Cette mesure a fait l'effet d'un électrochoc dans de nombreux pays, notamment en France où des voix se sont élevées pour réclamer des actions fortes afin d'éviter une telle régression en matière de droits des femmes dans l'Hexagone.
"Les libertés reconnues aux femmes, que l'on pensait en quelque sorte impossible de faire reculer, sont remises en cause par des mouvements politiques, parfois par des dirigeants qui arrivent au pouvoir, par des jurisprudences qui changent, en fonction d'équilibre politique", a souligné Emmanuel Macron dimanche à l’occasion du 75e anniversaire de la Déclaration des Droits de l’Homme.
"C'est pourquoi la France se félicite de montrer l'exemple en inscrivant dans sa constitution la liberté de la femme de recourir à l'interruption volontaire de grossesse", a ajouté le chef de l'Etat. "Cette liberté sera inscrite dans notre constitution, et le texte, suite à son passage au Conseil d’Etat arrivera dans les prochains jours sur la table du Conseil des ministres pour que nous puissions l'adopter, et qu'il fasse ensuite son chemin législatif puis constitutionnel."
Dans les faits, l'inscription du recours à l'IVG dans la Constitution - recours à l'heure actuelle reconnu dans une loi ordinaire - est avant tout symbolique. Sa mention dans la loi fondamentale compliquerait les tentatives de le supprimer ou de lui porter gravement atteinte, mais il pourrait toujours être abrogé par une nouvelle révision constitutionnelle.

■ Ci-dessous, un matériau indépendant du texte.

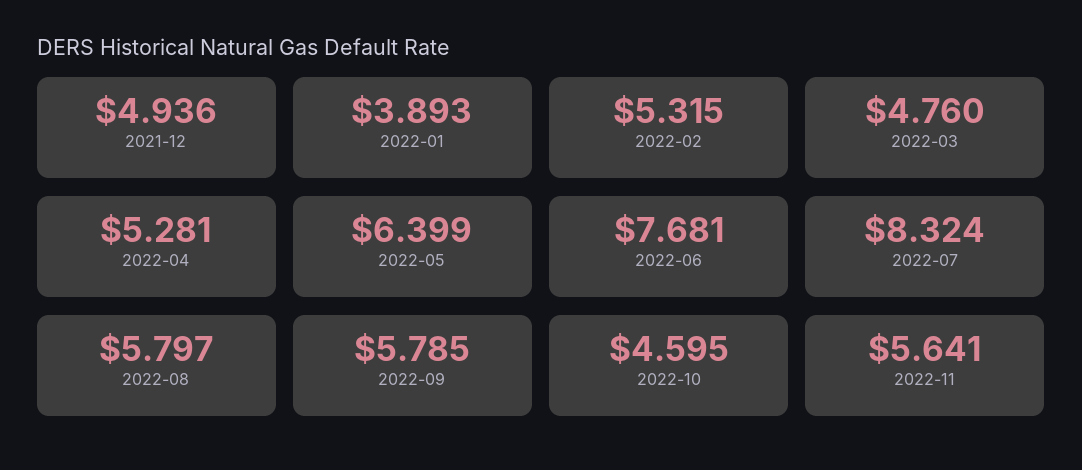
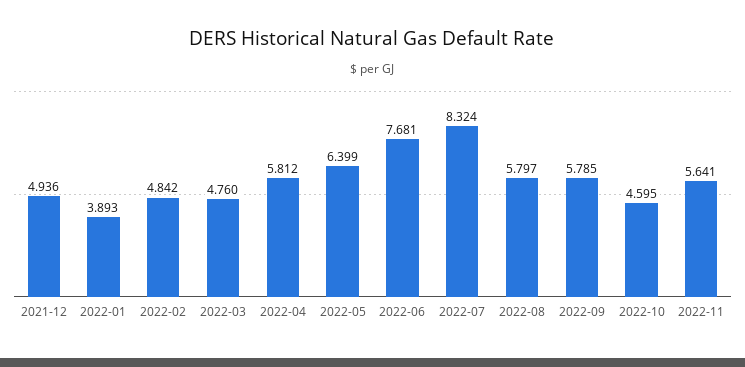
2022-02: 5.315 -> 4.842
2022-04: 5.281 -> 5.812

"C’est symbolique", reconnait-on à l'Elysée, "mais c’est extrêmement fort. C’est un combat qui a énormément de valeur aussi dans le débat international".
- Compromis -
Dans les rangs des associations féministes, on salue un "symbole fort".
L'inscription dans la Constitution "ne va pas changer la manière dont aujourd'hui les femmes ont recours à l'avortement en France, ce n'est pas suffisant pour améliorer les choses", souligne auprès de l'AFP la présidente de la Fondation des femmes Anne-Cécile Mailfert, citant notamment les problèmes d'accès à l'IVG liés à la fermeture de maternités.
"Néanmoins ça nous paraît nécessaire dans le contexte international d’une grande violence et d’attaques coordonnées de mouvements anti-avortement, c’est important de réaffirmer le caractère fondamental de ce droit et de réaffirmer dans quel camp se situe la France", ajoute-t-elle.
"On est dans une situation qui fait que la meilleure écriture est celle qui sera votée le plus rapidement possible et c'est un compromis", abonde la présidente du Planning familial, Sarah Durocher.
A l'inverse, l'association pro-vie Alliance Vita voit dans l'inscription de l'IVG dans la Constitution un "non-sens" et juge la mise en place d'une vraie "politique de prévention de l’avortement plus que jamais nécessaire".
Autorisée temporairement en 1975 par la loi Veil, l'IVG est définitivement légalisée en France en décembre 1979. La loi s'est depuis étoffée, avec un délai légal étendu à 14 semaines et une prise en charge à 100%. Selon les derniers chiffres officiels, 234.300 IVG ont été enregistrées en France en 2022.